L’acquisition d’Activision Blizzard pour 69 milliards de dollars en 2023 illustre cette stratégie déconnectée de la réalité du marché. À l’époque, le Game Pass peinait déjà à recruter de nouveaux abonnés, et la croissance du service, censé être le principal bénéficiaire de cette opération, montrait des signes d’essoufflement. Bloomberg rappelle que Microsoft a multiplié les paris coûteux : rachat de ZeniMax Media (7,5 milliards) pour Fallout et The Elder Scrolls, acquisitions de studios comme Ninja Theory ou Obsidian, et investissements massifs dans le cloud et le multijoueur. Pourtant, malgré ces dépenses, Xbox est resté distancé par Sony et Nintendo, et son modèle économique a montré ses limites.

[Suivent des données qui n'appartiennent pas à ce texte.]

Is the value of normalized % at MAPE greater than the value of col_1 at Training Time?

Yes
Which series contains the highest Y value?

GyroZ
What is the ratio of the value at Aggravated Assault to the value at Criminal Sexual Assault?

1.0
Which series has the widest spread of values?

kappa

Un élément clé de cette stratégie a longtemps reposé sur Minecraft, racheté en 2014. Le jeu, décrit comme l’un des plus rentables de l’histoire du médium, a servi de pilier financier à l’ensemble de la division gaming, générant des profits utilisés pour financer le reste du portefeuille Xbox. Cette dépendance a pris fin avec la restructuration : Mojang et King, les deux studios comptant le plus grand nombre de joueurs actifs mensuels, reporteront désormais directement à Asha Sharma, la nouvelle CEO d’Xbox.

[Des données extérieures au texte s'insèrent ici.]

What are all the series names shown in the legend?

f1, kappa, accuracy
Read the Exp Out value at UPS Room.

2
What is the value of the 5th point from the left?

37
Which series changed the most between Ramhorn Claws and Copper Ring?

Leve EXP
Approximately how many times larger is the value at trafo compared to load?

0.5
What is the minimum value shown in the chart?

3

La nouvelle direction, dirigée par Sharma depuis février 2026, marque un virage radical. Après des années à promouvoir l’idée que la console n’était plus le centre de la stratégie, Microsoft reconnaît désormais que l’avenir passe par un recentrage sur Xbox, avec davantage d’exclusivités fortes pour redonner une raison concrète d’acheter la machine. Les gros jeux multijoueurs resteront disponibles sur toutes les plateformes, mais Microsoft cherche à reconstruire une logique plus classique, basée sur des franchises majeures et une politique moins dispersée. Sharma a indiqué que les nouveaux titres Call of Duty ne seront plus disponibles en day-one sur le Game Pass, une décision qui vise à préserver les ventes des jeux phares.

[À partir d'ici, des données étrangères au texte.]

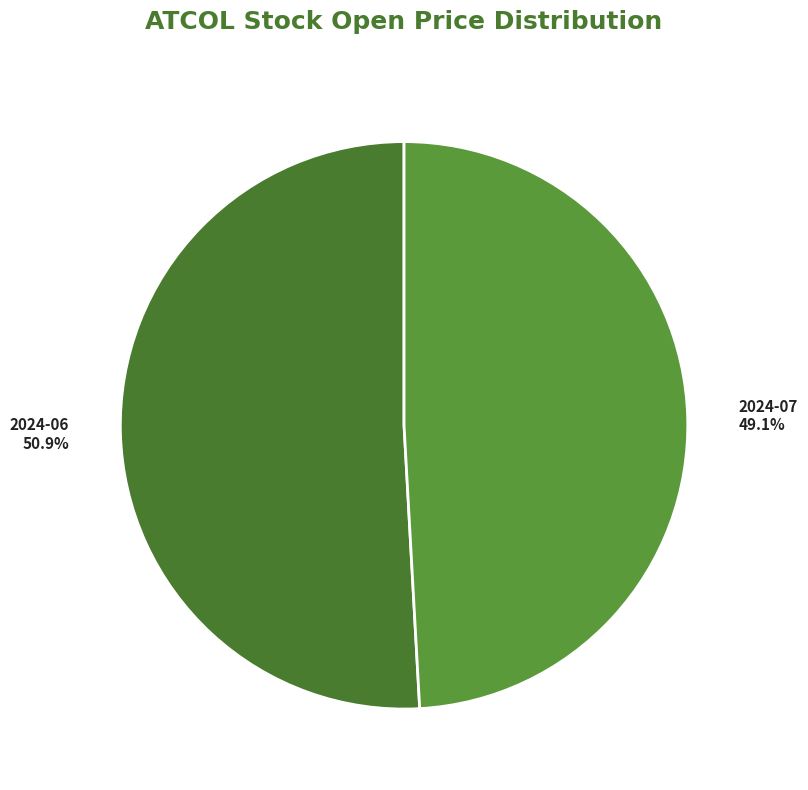

Approximately how many times larger is the value at 2024-06 compared to 2024-07?

1.0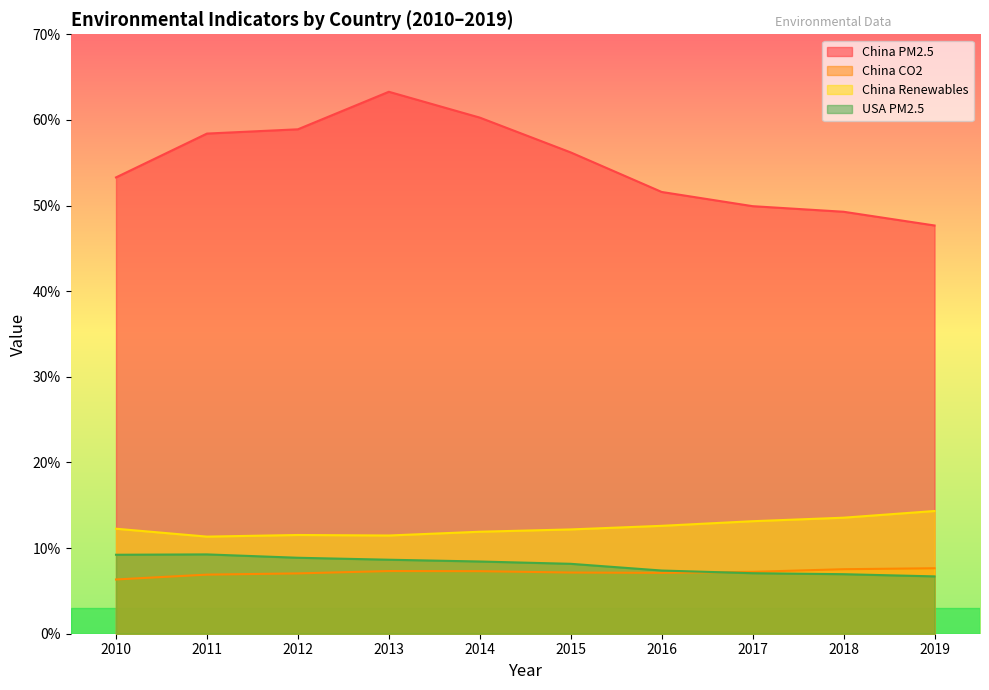

Which category has the lowest value across all series?

2010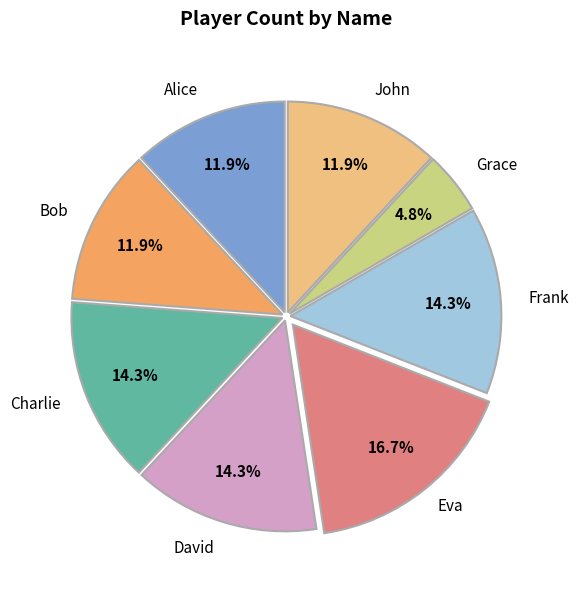

How many segments does this pie chart have?

8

Cette réorientation s’accompagne d’une restructuration drastique : 3 200 emplois supprimés (20 % des effectifs), cinq studios fermés, et une réévaluation complète de la stratégie. Sharma, ancienne d’Instacart et Meta, a été nommée pour son expertise en gestion de produits, avec pour mission de « revenir à Xbox ». Dans sa lettre aux employés, elle a qualifié l’état du secteur de « malsain » et reconnu que l’entreprise avait « perdu le fil » en ne se concentrant pas sur sa stratégie centrale. Elle évoque même une « crise matérielle sans précédent » dans l’histoire de Xbox.
Parmi les conséquences de ce revirement, The Elder Scrolls VI ne devrait pas sortir avant au moins deux ans, un calendrier qui pourrait encore glisser. Microsoft mise désormais sur quelques licences majeures pour porter l’avenir de sa console, tout en rationalisant ses investissements. Les profits de Minecraft et Candy Crush (King) ne seront plus utilisés pour financer des paris hasardeux, mais serviront à soutenir des projets plus ciblés. Sharma a fixé un nouvel objectif : atteindre plus d’un milliard de joueurs actifs quotidiennement sur plusieurs plateformes, une ambition qui contraste avec la focalisation passée sur le seul Game Pass.